Call for Papers

Münchner Kolloquium für Religionsphilosophie 2019: Religion in einer pluralen Welt

Bewerbungsfrist: 26.07.2019

Das Münchner Kolloquium für Religionsphilosophie versteht sich als Forum für Nachwuchswissenschaftler*innen (Doktorand*innen und Post-Docs), die an religionsphilosophischen Themen arbeiten. Es bietet einen Raum, um eigene Ideen und Projekte vorzustellen und in einer offenen Atmosphäre zu diskutieren und weiterzuentwickeln.

LMU, 18./19. Oktober 2019

Keynote Speaker: Georg Gasser (Innsbruck)
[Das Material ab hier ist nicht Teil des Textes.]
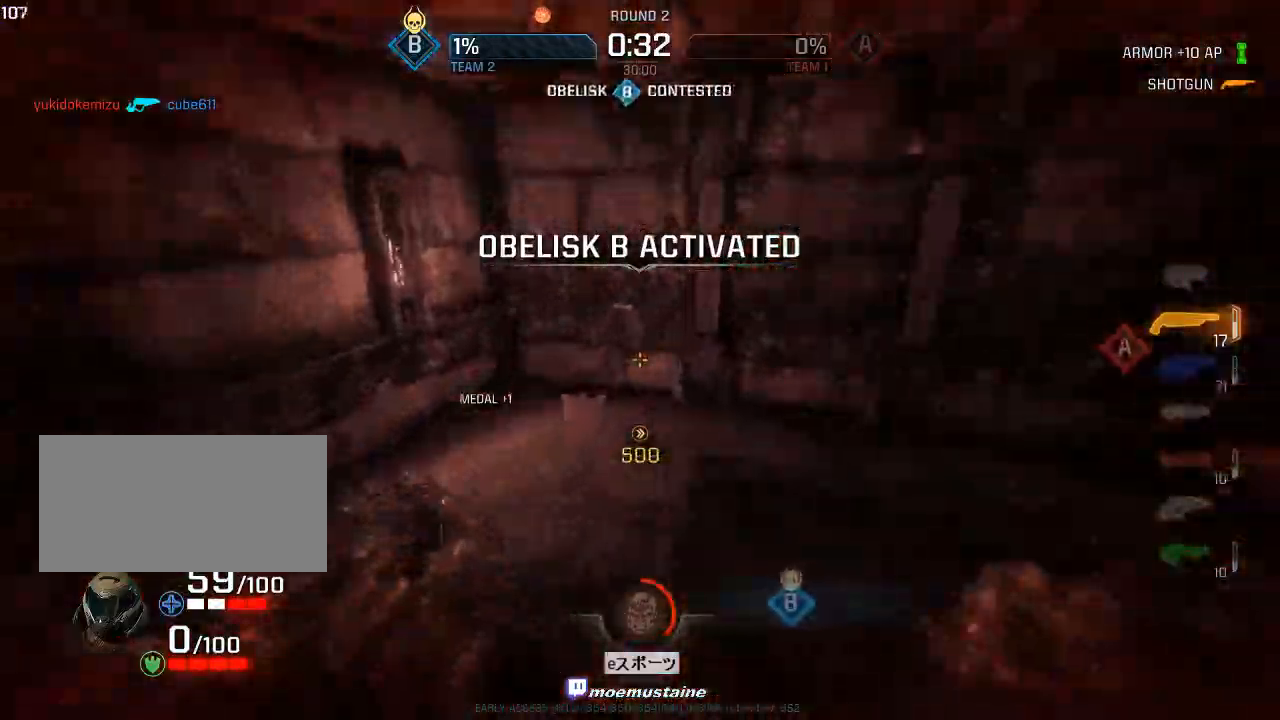
{"keys": ["w"], "mouse": [], "events": [[300, "w", "up"], [433, "w", "down"], [483, "a", "up"]]}
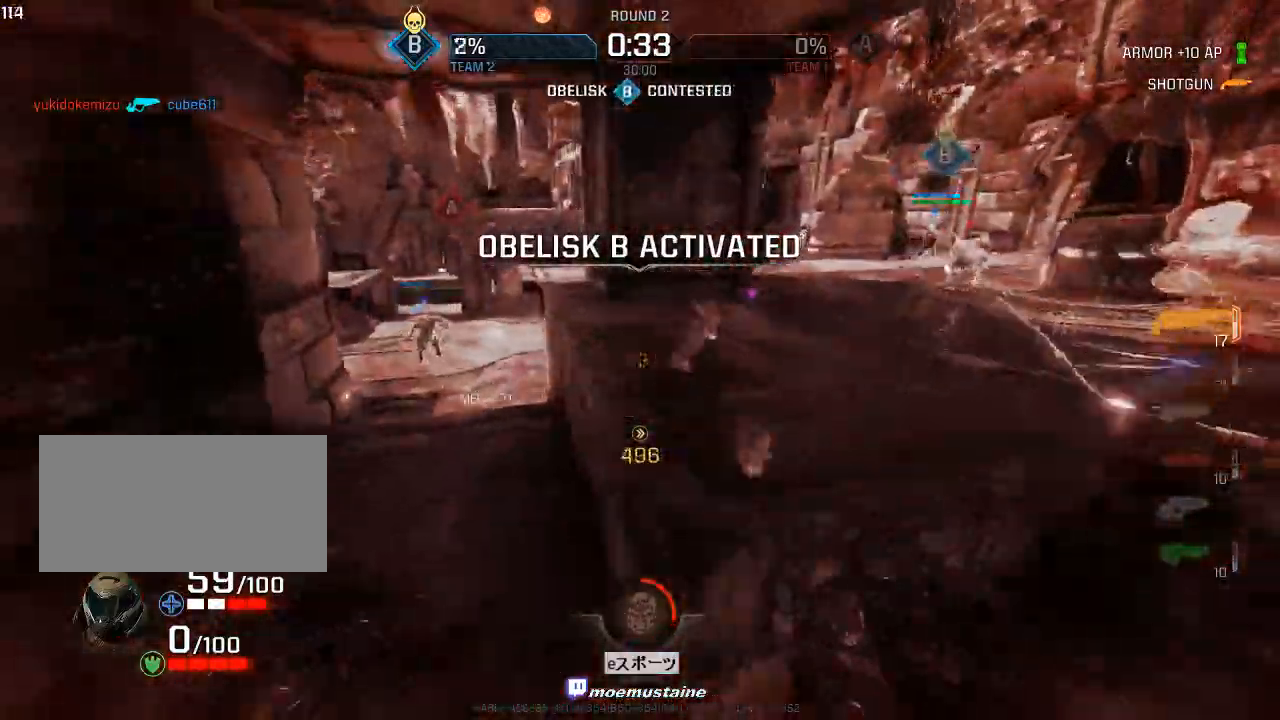
{"keys": ["a", "w"], "mouse": [], "events": [[167, "d", "down"], [483, "d", "up"], [500, "a", "down"]]}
Die Pluralität und Diversität der Religionen wirft eine Vielzahl philosophischer Fragen auf, metaphysische wie ethische, epistemische oder soteriologische: Gibt es eine gemeinsame Realität jenseits der konkreten Religionen? Was ist eine rationale Haltung angesichts der Ungewissheit, die aus der Pluralität der Religionen entsteht? Ist interreligiöse Kommunikation überhaupt möglich? Welche ethischen Regeln sollten den Umgang einer Gesellschaft mit religiöser Pluralität leiten? Ebenso zwingt uns die Konfrontation mit der Pluralität dazu, uns um ein echtes Verständnis anderer Religionen zu bemühen, insbesondere, wenn sie von den für die europäische Tradition maßgeblichen theistischen Religionen sehr verschieden sind. Das diesjährige Kolloquium möchte Beiträge versammeln, die versuchen, mit methodischer und begrifflicher Klarheit Probleme zu diskutieren, die sich im weitesten Sinne aus der Pluralität der Religionen ergeben oder die dazu beitragen, mit den Methoden westlicher Philosophie Ideen und Konzepte nicht-westlicher Religionen zu erschließen.

Call for Papers

Wir laden alle interessierten Personen dazu ein, bis zum 26.07.2019 Abstracts für geeignete Beiträge einzureichen. Die Länge der Abstracts sollte 500 Wörter nicht überschreiten. Für jeden Beitrag stehen 50 Minuten zur Verfügung, von denen ca. die Hälfte für Diskussionen vorgesehen sein sollte. Bitte senden Sie Ihr Abstract als pdf/doc/rtf/odt an: Diese E-Mail-Adresse ist vor Spambots geschützt! Zur Anzeige muss JavaScript eingeschaltet sein!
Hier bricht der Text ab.